2005年9月21日(水)「しんぶん赤旗」

主張

米軍再編協議

自治体・住民の反対の声きけ


 政府は、総選挙で先延ばしにしていた在日米軍再編協議の中間報告を、十月には公表しようとしています。町村外相は、十七日の日米外相会談で、在日米軍再編の協議を加速させると表明しました。

 中間報告は、個別の基地の移転・統合を含んでいます。しかし候補地はどこでも、自治体ぐるみで再編に反対しています。小泉自公政権が、議席増を盾にして強権で再編受け入れを押し付けようとすれば、自治体・住民の反発はますます大きくなります。

■首長を先頭に

 神奈川県座間市と相模原市は、米陸軍第一軍団司令部の米軍キャンプ座間への移転に、市をあげて反対しています。
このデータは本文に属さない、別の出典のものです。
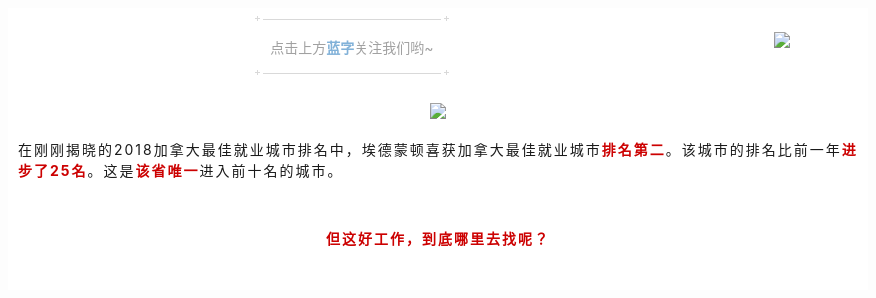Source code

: <section style="box-sizing: border-box;"><section class="V5" style="box-sizing: border-box;" powered-by="xiumi.us"><section style="margin-right: 0%;margin-left: 0%;box-sizing: border-box;"><section style="display: inline-block;vertical-align: middle;width: 80%;box-sizing: border-box;"><section class="V5" style="box-sizing: border-box;" powered-by="xiumi.us"><section style="margin-top: 10px;margin-bottom: 10px;text-align: center;box-sizing: border-box;"><section style="display: inline-block;box-sizing: border-box;"><section style="max-width: 100%;font-size: 0px;padding-bottom: 3px;box-sizing: border-box;"><section style="display: inline-block;vertical-align: middle;box-sizing: border-box;"><section style="width: 5px;height: 1px;background-color: rgb(217, 217, 217);box-sizing: border-box;"></section><section style="width: 1px;height: 5px;margin-top: -3px;margin-right: auto;margin-left: auto;background-color: rgb(217, 217, 217);box-sizing: border-box;"></section></section><section style="margin-top: -1px;margin-right: -5px;margin-left: -5px;width: 100%;display: inline-block;vertical-align: middle;padding-right: 8px;padding-left: 8px;box-sizing: border-box;"><section style="width: 100%;height: 1px;background-color: rgb(217, 217, 217);box-sizing: border-box;"></section></section><section style="display: inline-block;vertical-align: middle;box-sizing: border-box;"><section style="width: 5px;height: 1px;background-color: rgb(217, 217, 217);box-sizing: border-box;"></section><section style="width: 1px;height: 5px;margin-top: -3px;margin-right: auto;margin-left: auto;background-color: rgb(217, 217, 217);box-sizing: border-box;"></section></section></section><section style="padding-left: 15px;padding-right: 15px;color: rgb(161, 161, 161);font-size: 14px;box-sizing: border-box;"><p style="box-sizing: border-box;">点击上方<strong style="box-sizing: border-box;"><span style="color: rgba(80, 147, 201, 0.72);box-sizing: border-box;">蓝字</span></strong>关注我们哟~</p></section><section style="max-width: 100%;font-size: 0px;box-sizing: border-box;"><section style="display: inline-block;vertical-align: middle;box-sizing: border-box;"><section style="width: 5px;height: 1px;background-color: rgb(217, 217, 217);box-sizing: border-box;"></section><section style="width: 1px;height: 5px;margin-top: -3px;margin-right: auto;margin-left: auto;background-color: rgb(217, 217, 217);box-sizing: border-box;"></section></section><section style="margin-top: -1px;margin-right: -5px;margin-left: -5px;width: 100%;display: inline-block;vertical-align: middle;padding-right: 8px;padding-left: 8px;box-sizing: border-box;"><section style="width: 100%;height: 1px;background-color: rgb(217, 217, 217);box-sizing: border-box;"></section></section><section style="display: inline-block;vertical-align: middle;box-sizing: border-box;"><section style="width: 5px;height: 1px;background-color: rgb(217, 217, 217);box-sizing: border-box;"></section><section style="width: 1px;height: 5px;margin-top: -3px;margin-right: auto;margin-left: auto;background-color: rgb(217, 217, 217);box-sizing: border-box;"></section></section></section></section></section></section></section><section style="display: inline-block;vertical-align: middle;width: 20%;box-sizing: border-box;"><section class="V5" style="box-sizing: border-box;" powered-by="xiumi.us"><section style="text-align: center;margin: -10px 0% 10px;box-sizing: border-box;"><section style="max-width: 100%;vertical-align: middle;display: inline-block;width: 100%;box-sizing: border-box;"><img data-ratio="0.94375" data-src="https://mmbiz.qpic.cn/mmbiz_gif/D1nJqnhkPyKneMcoTKNIqLb7T7C3hcE8H3DukXSBBErURQ8AaNnqxzQ1iadtwVOXxiatB8JGTaf4p32VSxhFnTSA/640?wx_fmt=gif" data-type="gif" data-w="480" style="vertical-align: middle;width: 100%;box-sizing: border-box;" src="./images/image_1.jpg"></section></section></section></section></section></section><section class="V5" style="box-sizing: border-box;" powered-by="xiumi.us"><section style="box-sizing: border-box;"><section style="box-sizing: border-box;"><section style="box-sizing: border-box;"><section class="V5" style="box-sizing: border-box;" powered-by="xiumi.us"><section style="text-align: center;margin-top: 10px;margin-bottom: 10px;box-sizing: border-box;"><section style="max-width: 100%;vertical-align: middle;display: inline-block;box-sizing: border-box;"><img data-ratio="0.5625" data-src="https://mmbiz.qpic.cn/mmbiz_jpg/D1nJqnhkPyKneMcoTKNIqLb7T7C3hcE8McbCIMLfjM9FDFOHpVqFicSwmyEQcuqlcNDobAOcJO13MagWMILWiaDA/640?wx_fmt=jpeg" data-type="jpeg" data-w="640" style="vertical-align: middle;box-sizing: border-box;" src="./images/image_2.jpg"></section></section></section><section class="V5" style="box-sizing: border-box;" powered-by="xiumi.us"><section style="margin: 20px 0%;box-sizing: border-box;"><section style="font-size: 14px;letter-spacing: 2px;padding-right: 10px;padding-left: 10px;box-sizing: border-box;"><p style="box-sizing: border-box;">在刚刚揭晓的2018加拿大最佳就业城市排名中，埃德蒙顿喜获加拿大最佳就业城市<strong style="box-sizing: border-box;"><span style="color: rgb(204, 1, 1);box-sizing: border-box;">排名第二</span></strong>。该城市的排名比前一年<strong style="box-sizing: border-box;"><span style="color: rgb(204, 1, 1);box-sizing: border-box;">进步了25名</span></strong>。这是<strong style="box-sizing: border-box;"><span style="color: rgb(204, 1, 1);box-sizing: border-box;">该省唯一</span></strong>进入前十名的城市。&nbsp;</p><p style="box-sizing: border-box;"><br style="box-sizing: border-box;"></p><p style="text-align: center;box-sizing: border-box;"><strong style="box-sizing: border-box;"><span style="color: rgb(204, 1, 1);box-sizing: border-box;">但这好工作，到底哪里去找呢？</span></strong></p></section></section></section><section class="V5" style="box-sizing: border-box;" powered-by="xiumi.us"><section style="margin: 10px 0%;box-sizing: border-box;"><section style="display: inline-block;width: 100%;vertical-align: top;box-sizing: border-box;">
今回の再編でキャンプ座間は、後方支援司令部機能から先制攻撃戦争を指揮・命令する司令塔に変質するのですから、基地機能強化と基地恒久化への反対を基本にすえる両市が反対するのは当然です。政府は、すでに、両市が提出した署名―座間市の人口の半数・約六万人、相模原市の人口の三分の一の二十万人以上―を受け取っているはずです。キャンプ座間を戦争の司令塔にするのはやめるべきです。

 キャンプ座間に、二〇〇六年度中に新設される陸上自衛隊中央即応集団の司令部を置く計画も伝えられています。これは、司令部要員(二百三十人)、第一空挺(くうてい)団(千八百人)、特殊作戦群(三百人)、第一ヘリコプター団(六百人)、第一〇一特殊武器防護隊(百五十人)、国際活動教育隊(約八十人)など三千二百人からなる本格的な海外派兵部隊です。

 中央即応集団の司令部をキャンプ座間におくということは、アメリカの先制攻撃戦争のための日米一体化を一段と進める、海外で米軍とともにたたかう態勢づくりを意味します。キャンプ座間の再編は、座間、相模原両市のみならず、国民全体にとって重大な問題です。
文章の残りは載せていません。